Data entries
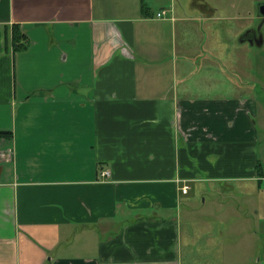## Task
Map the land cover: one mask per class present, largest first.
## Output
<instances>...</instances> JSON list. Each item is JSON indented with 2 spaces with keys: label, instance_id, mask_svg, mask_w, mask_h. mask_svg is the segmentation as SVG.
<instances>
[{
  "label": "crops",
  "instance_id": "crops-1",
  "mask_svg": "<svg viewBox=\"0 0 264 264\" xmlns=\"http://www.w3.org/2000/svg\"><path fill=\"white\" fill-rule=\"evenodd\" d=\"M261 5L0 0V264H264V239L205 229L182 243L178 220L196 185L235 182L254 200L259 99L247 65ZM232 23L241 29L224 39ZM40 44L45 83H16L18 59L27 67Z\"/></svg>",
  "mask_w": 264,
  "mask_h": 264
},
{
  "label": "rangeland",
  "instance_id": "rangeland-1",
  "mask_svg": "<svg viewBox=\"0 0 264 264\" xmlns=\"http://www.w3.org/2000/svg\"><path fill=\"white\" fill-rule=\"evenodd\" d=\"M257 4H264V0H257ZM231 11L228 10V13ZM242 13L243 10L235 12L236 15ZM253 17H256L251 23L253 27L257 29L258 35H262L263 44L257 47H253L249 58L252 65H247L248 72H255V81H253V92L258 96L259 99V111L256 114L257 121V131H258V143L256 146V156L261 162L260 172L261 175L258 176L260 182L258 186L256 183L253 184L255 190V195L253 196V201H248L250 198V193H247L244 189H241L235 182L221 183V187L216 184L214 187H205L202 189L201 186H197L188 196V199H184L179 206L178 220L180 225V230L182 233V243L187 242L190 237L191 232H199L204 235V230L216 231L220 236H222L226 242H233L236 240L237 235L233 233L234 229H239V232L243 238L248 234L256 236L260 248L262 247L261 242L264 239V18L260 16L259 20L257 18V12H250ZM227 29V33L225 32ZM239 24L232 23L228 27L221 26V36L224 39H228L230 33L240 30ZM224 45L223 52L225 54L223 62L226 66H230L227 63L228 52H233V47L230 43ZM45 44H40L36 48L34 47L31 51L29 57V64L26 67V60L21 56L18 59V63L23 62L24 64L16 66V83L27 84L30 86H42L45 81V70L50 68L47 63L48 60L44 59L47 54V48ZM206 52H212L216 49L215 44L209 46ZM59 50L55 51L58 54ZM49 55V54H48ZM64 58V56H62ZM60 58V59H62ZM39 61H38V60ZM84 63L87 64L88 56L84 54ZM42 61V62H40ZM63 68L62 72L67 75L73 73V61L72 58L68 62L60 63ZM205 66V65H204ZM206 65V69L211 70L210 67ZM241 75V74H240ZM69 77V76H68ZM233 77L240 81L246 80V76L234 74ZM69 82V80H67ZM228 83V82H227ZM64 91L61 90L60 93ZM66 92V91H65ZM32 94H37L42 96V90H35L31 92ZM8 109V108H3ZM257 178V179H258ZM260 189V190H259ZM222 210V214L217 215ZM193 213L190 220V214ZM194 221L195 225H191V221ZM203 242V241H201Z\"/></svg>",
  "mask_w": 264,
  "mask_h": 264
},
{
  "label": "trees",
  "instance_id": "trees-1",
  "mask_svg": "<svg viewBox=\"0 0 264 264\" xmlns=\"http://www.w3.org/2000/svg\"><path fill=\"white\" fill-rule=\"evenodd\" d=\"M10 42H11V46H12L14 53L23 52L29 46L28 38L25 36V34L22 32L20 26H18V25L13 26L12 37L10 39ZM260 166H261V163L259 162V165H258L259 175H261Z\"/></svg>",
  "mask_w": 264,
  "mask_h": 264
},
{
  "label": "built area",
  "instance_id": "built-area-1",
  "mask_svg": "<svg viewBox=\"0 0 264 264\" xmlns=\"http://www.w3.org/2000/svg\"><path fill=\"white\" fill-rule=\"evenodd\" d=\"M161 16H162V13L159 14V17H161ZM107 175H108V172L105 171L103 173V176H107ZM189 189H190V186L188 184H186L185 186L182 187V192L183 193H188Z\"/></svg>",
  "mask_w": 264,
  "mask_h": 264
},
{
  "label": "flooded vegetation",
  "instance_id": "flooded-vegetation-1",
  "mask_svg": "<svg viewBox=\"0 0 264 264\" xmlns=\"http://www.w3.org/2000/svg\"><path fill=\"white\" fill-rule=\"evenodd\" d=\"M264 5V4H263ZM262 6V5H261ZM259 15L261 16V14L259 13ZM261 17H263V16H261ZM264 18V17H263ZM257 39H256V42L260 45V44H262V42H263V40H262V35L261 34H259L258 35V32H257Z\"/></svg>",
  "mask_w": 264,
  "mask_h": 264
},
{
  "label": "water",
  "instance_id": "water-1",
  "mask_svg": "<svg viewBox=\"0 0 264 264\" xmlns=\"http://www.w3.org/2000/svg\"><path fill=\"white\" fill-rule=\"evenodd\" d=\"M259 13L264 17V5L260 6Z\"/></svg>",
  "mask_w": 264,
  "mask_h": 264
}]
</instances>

* * *

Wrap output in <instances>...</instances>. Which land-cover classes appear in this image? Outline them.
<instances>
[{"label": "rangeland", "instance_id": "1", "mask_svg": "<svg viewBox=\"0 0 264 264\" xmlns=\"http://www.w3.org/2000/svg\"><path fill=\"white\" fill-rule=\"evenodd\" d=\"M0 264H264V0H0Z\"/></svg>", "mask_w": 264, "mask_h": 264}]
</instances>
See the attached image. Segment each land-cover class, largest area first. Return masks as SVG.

...

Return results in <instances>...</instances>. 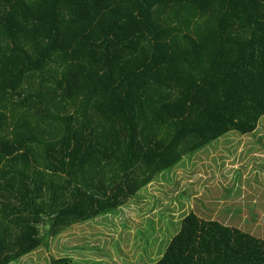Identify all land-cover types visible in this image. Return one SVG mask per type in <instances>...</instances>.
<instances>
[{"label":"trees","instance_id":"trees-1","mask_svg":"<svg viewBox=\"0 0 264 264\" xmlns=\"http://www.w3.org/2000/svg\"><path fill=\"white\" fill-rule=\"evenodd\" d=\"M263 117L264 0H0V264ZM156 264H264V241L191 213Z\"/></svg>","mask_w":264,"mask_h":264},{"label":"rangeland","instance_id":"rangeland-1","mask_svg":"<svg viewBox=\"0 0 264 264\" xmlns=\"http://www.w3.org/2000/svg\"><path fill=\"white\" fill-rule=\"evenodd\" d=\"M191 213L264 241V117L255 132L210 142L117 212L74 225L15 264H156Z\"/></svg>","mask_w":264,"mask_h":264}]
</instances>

Exercise details
Extract every line in the records above that contains the word "first".

Problem solution
Map the land cover: one mask per class present, largest first.
See the attached image. Segment each land-cover class, largest area first. Return masks as SVG.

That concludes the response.